В конце пьесы этот «идеал» реализуется. Порция — которая временно «ни мужчина, ни женщина» — добивается того, что вексель признан недействительным, а Шейлок вынужден креститься. Векселя больше нет, и еврея больше нет. Все едины во Христе. Христианское милосердие восторжествовало над еврейской буквой закона, и вот шекспировский хэппи‑энд: уничтожение еврейской идентичности вообще.
Этот сюжет, конечно, клеветнический, причем очень мощный и влиятельный. «Осененный шекспировской мощью, а со временем и шекспировским авторитетом, — писал Джон Гросс, — злобный еврей Шейлок стал частью мировой мифологии. Может быть, он не добавил ничего нового к существовавшим стереотипам, но, будучи самым известным литературным героем‑евреем, он способствовал распространению этих стереотипов и их неустанному поддержанию. Он неизбежно стал частью истории антисемитизма».
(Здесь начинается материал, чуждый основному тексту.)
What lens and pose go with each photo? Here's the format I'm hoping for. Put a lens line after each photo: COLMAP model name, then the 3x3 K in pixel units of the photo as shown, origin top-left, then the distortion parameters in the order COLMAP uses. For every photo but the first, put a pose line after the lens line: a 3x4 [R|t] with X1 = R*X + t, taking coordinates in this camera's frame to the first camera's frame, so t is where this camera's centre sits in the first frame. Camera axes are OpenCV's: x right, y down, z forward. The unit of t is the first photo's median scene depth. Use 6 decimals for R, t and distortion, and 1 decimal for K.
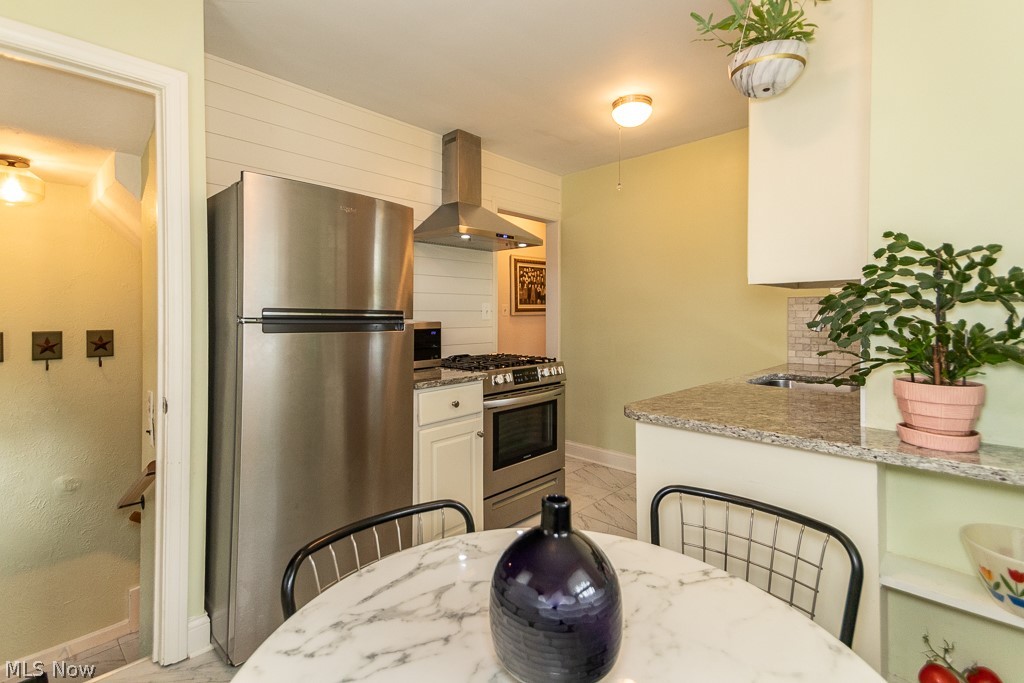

Отмечая Пурим, праздник книги Эстер, нам нужно думать о Шейлоке. Каким бы веселым ни был Пурим, он все же смертельно серьезен. Он напоминает нам, что Аман существует в каждом поколении и что нам, евреям, нельзя даже осмелиться забыть о своей идентичности. Как ни странно, именно в Венеции шекспировской эпохи история фиксирует первые случаи, когда евреи стали наряжаться в костюмы в честь Пурима. До этого времени еврейские дети переодевались иноверцами, надевая маску чужой идентичности, но продолжая читать в синагогах свиток Эстер на иврите и раздавая пуримские подарки единоверцам. Часто говорится, что евреи наряжаются на Пурим в память о том, как Эстер поначалу скрывала свою идентичность. Но на самом деле все почти совсем наоборот. Мы надеваем костюмы не для того, чтобы скрыть свою идентичность, а для того, чтобы подчеркнуть, что никакие портновские ухищрения не изменят нашей истинной идентичности — ведь в конце концов то, что мы есть на самом деле, всегда будет видно. В Пурим евреи облачаются в карнавальные костюмы и задают вопрос Порции: «Который здесь купец? Который жид?» И на этот вопрос у нас, как некогда у Эстер, ответ готов: мы евреи и останемся евреями.
В 2011 году лондонский театр «Глобус» пригласил театральные труппы из 67 стран приехать и представить какую‑нибудь шекспировскую пьесу на своем языке. Актеры из израильского театра «Габима» выбрали «Венецианского купца». Костюмы были шекспировские, а актеры — евреями. Пьесу, написанную на елизаветинском английском, исполняли на современном иврите — разговорном языке, возрожденном в удивительном еврейском государстве. И ведущие британские актеры и режиссеры публично требовали бойкота израильской труппы, хотя на той же сцене шли спектакли, созданные представителями тоталитарных режимов, и английская культурная элита не сказала ни слова против.
Наследие Шейлока живо; история антисемитизма продолжается. Но к величайшему огорчению антисемитов, еврейская идентичность тоже никуда не делась. 
Оригинальная публикация: Hath Not a Jew Costumes?